In this place a sanctuary was initially built and later a chapel to contain the relics of San Miniato. Over time, however, the building was abandoned to itself and it was thanks to the Florentine bishop Ildebrando that it was decided to build the current abbey on April 27, 1018.
The exterior of the basilica of San Miniato al Monte
The exterior of the basilica of San Miniato al Monte is one of the most beautiful examples of Florentine Romanesque style and was built around the 11th century: the alternating colors are mainly the white of the Carrara marble and the green of the Prato marble (called also Serpentine) and in the central mosaic there is represented Christ between the Virgin and San Miniato. The bell tower that can be admired on the left, built in 1207, has a decidedly different style and was used during the siege of Florence in 1530 as a warehouse for artillery: being targeted by enemies, the artist Michelangelo Buonarroti was commissioned to create a kind of “mattress” that ran all around (obtained from the union of 1800 bales of wool) to protect it from attacks.

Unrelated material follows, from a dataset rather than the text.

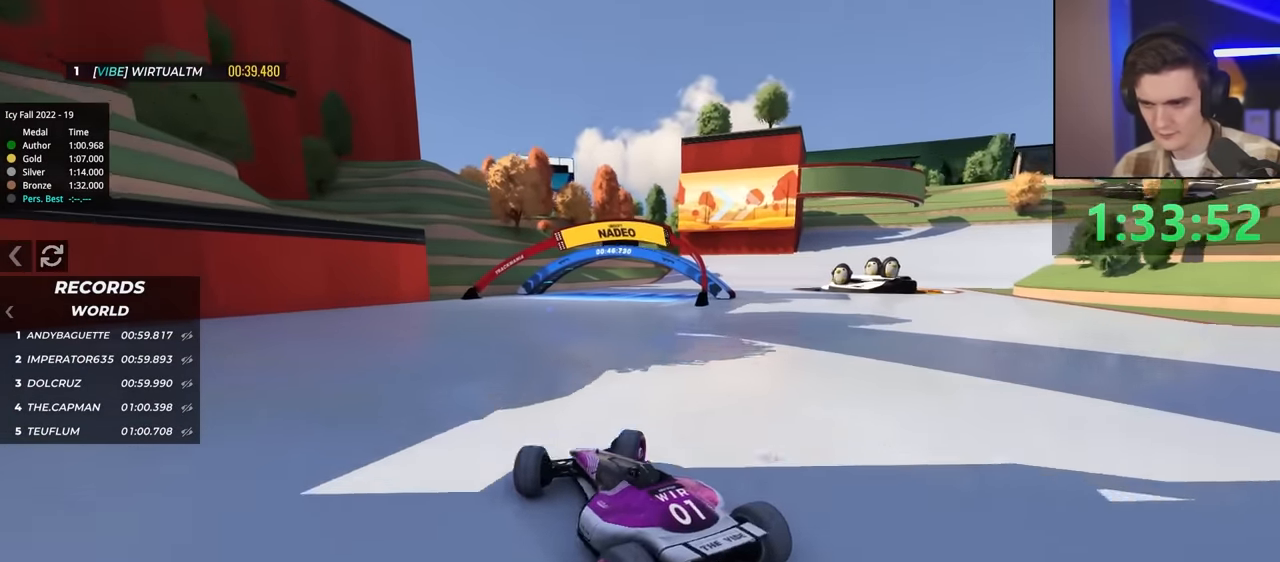
{"keys": ["right", "up"], "events": []}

The inside of the church of San Miniato al Monte
Inside, the church of San Miniato al Monte has a particular shape: the choir and the presbytery are raised above the crypt and the latter is the oldest part of the abbey where, according to legend, the bones of San Miniato are kept. Another beautiful place that is inside the abbey is the Chapel of the Cardinal of Portugal, built in memory of Cardinal Giacomo di Luisitania, who died while he was passing through Florence in 1459: the chapel and the funeral sculpture were designed by Antonio and Bernardo Rossellino, some frescoes and the altarpiece (the original is now in the Uffizi Gallery) were made by the brothers Antonio and Piero del Pollaiolo and the glazed terracotta ceiling by Luca della Robbia.
On the floor of the basilica there is still an ancient solstice sundial dating back to 1207 and outside the abbey of San Miniato al Monte there is the beautiful monumental cemetery called Cimitero delle Porte Sante.